I need to find the number, the in and out timecode points and all lines of the text.
9
00:09:48,347 --> 00:09:52,818
- Let's see... what else she's got?
- Yea... ha, ha.
10
00:09:56,108 --> 00:09:58,788
What you got down there, missy?
11
00:09:58,830 --> 00:10:00,811
I wouldn't do that!
12
00:10:03,566 --> 00:10:07,047
-Shit, that's not enough!
-Pull her back!
I'm currently using this pattern but it forgets all two lines text
(?<Order>\d+)\r\n(?<StartTime>(\d\d:){2}\d\d,\d{3}) --> (?<EndTime>(\d\d:){2}\d\d,\d{3})\r\n(?<Sub>.+)(?=\r\n\r\n\d+|$)
Any help would be much appreciated.
I think there's two problems with the regex. The first is that the .
near the end in (?<Sub>.+)
is not matching newlines. So you could modify it to:
(?<Sub>(.|[\r\n])+?)
Or you could specify RegexOptions.Singleline
as an option to the regex. The only thing the option does is make the dot match newlines.
The second problem is that .+
matches as many lines as it can. You can make it non-greedy like:
(?<Sub>(.|[\r\n])+?(?=\r\n\r\n|$))
This matches the least amount of text that ends with an empty line or the end of the string.
If I were you, I'd step back from a regex-based implementation and look at a state machine, walking through the file line by line. Your format looks simple enough to handle with maybe 20-40 lines of easy-to-understand code, but too complex for a reasonable regex.
I would personally split the lines into an array and loop through the array examining each line, just doing a regex match for the StartTime->EndTime lines, then you can use some fairly simple logic to grab Order from the previous line, and grab the text from lines following(by searching ahead to find the next StartTime->Endtime and backtracking two lines).
I think this way chops the problem up a little so that you don't have a regex expression trying to do it all.

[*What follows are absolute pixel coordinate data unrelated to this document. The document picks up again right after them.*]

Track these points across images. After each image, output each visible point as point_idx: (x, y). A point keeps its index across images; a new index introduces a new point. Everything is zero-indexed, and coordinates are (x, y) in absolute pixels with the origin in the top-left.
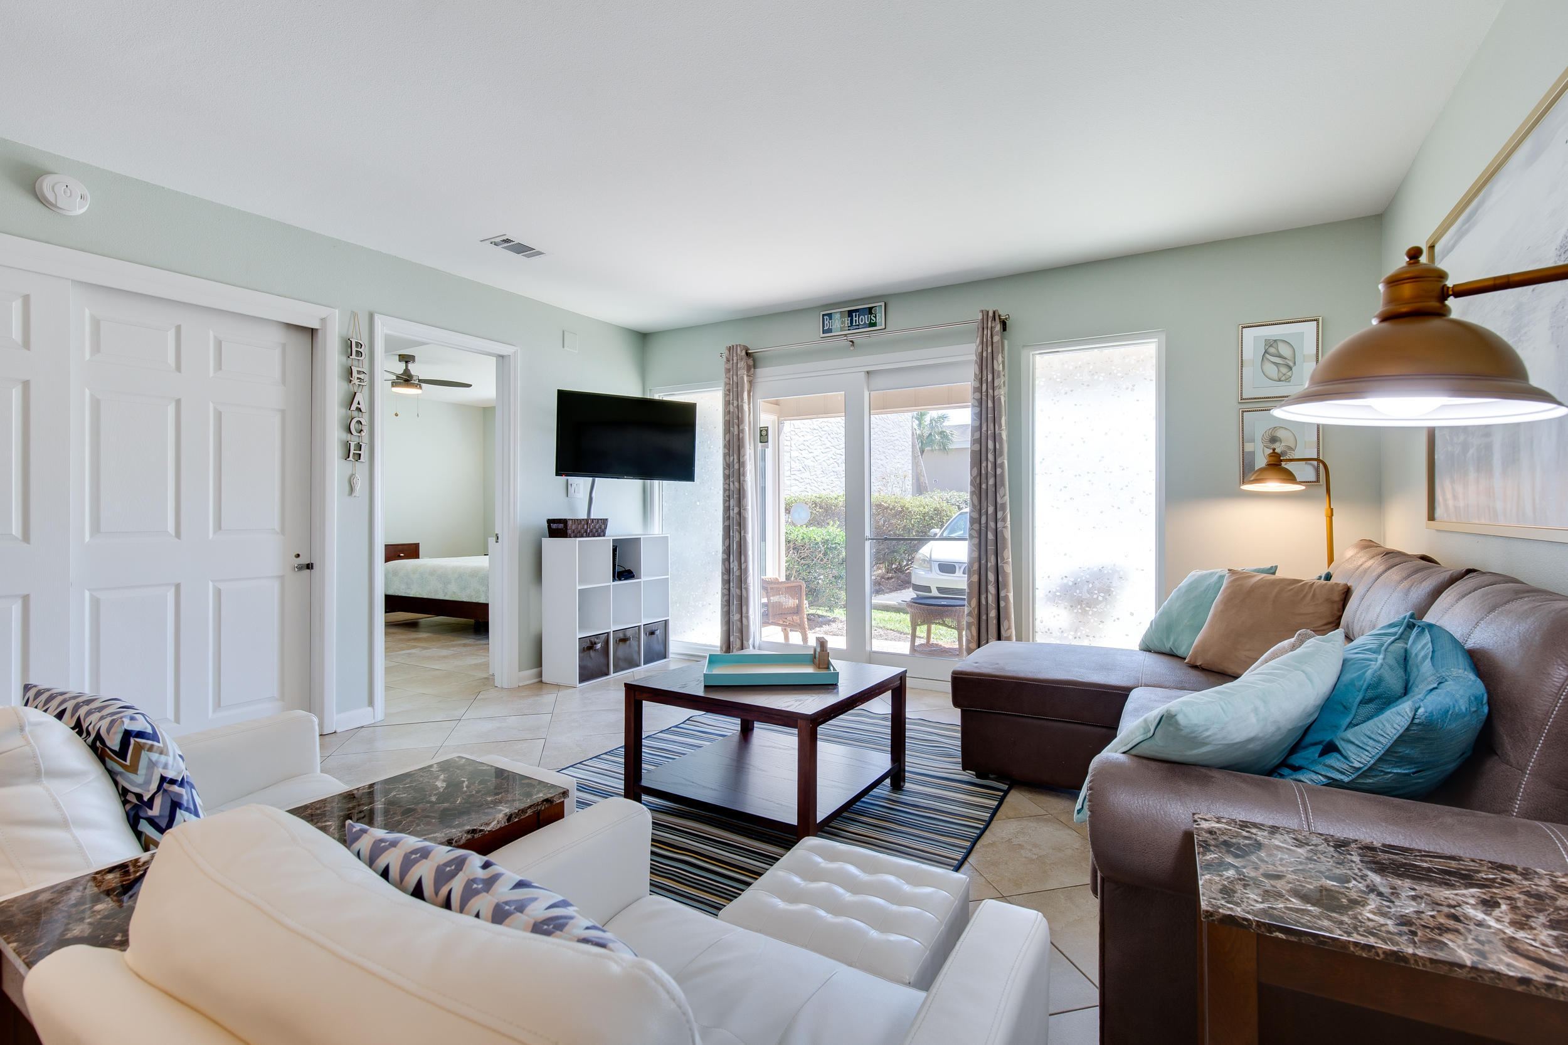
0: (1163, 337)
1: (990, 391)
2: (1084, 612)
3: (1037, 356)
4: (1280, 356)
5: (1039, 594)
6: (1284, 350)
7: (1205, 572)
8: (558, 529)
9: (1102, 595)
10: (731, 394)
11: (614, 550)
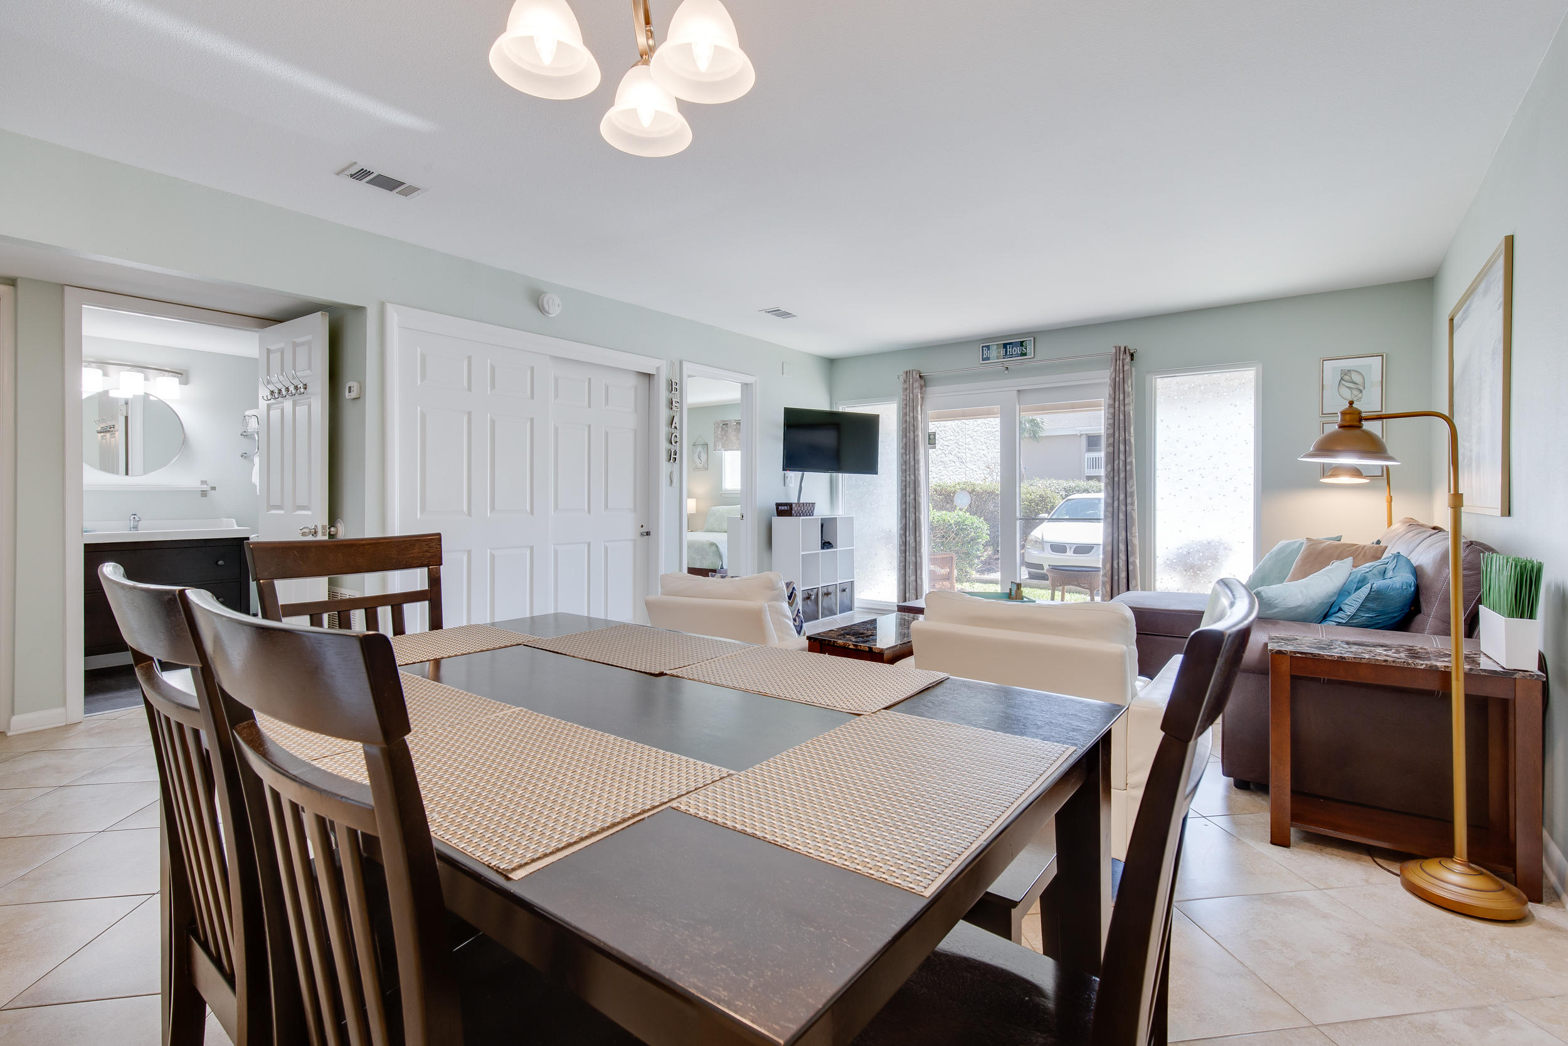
0: (1260, 366)
1: (1122, 407)
2: (1196, 575)
3: (1158, 379)
4: (1353, 382)
5: (1160, 561)
6: (1356, 378)
7: (1290, 541)
8: (785, 510)
9: (1210, 561)
10: (908, 408)
11: (822, 526)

I am using following regular expression to parse .srt files:
@"(?<number>\d+)\r\n(?<start>\S+)\s-->\s(?<end>\S+)\r\n(?<text>(.|[\r\n])+?)\r\n\r\n"
Regular Expression Language - Quick Reference
I used this regex in my Ruby parser:
slines.scan(/(^[0-9]+)\r?\n(.*? --> .*?)\r?\n(.*?)(?=^[0-9]+\r?\n|\s+\Z)/im).map{|z| [z[0],[z[1],z[2].strip]]}
where "slines" is the whole subtitle file read into memory.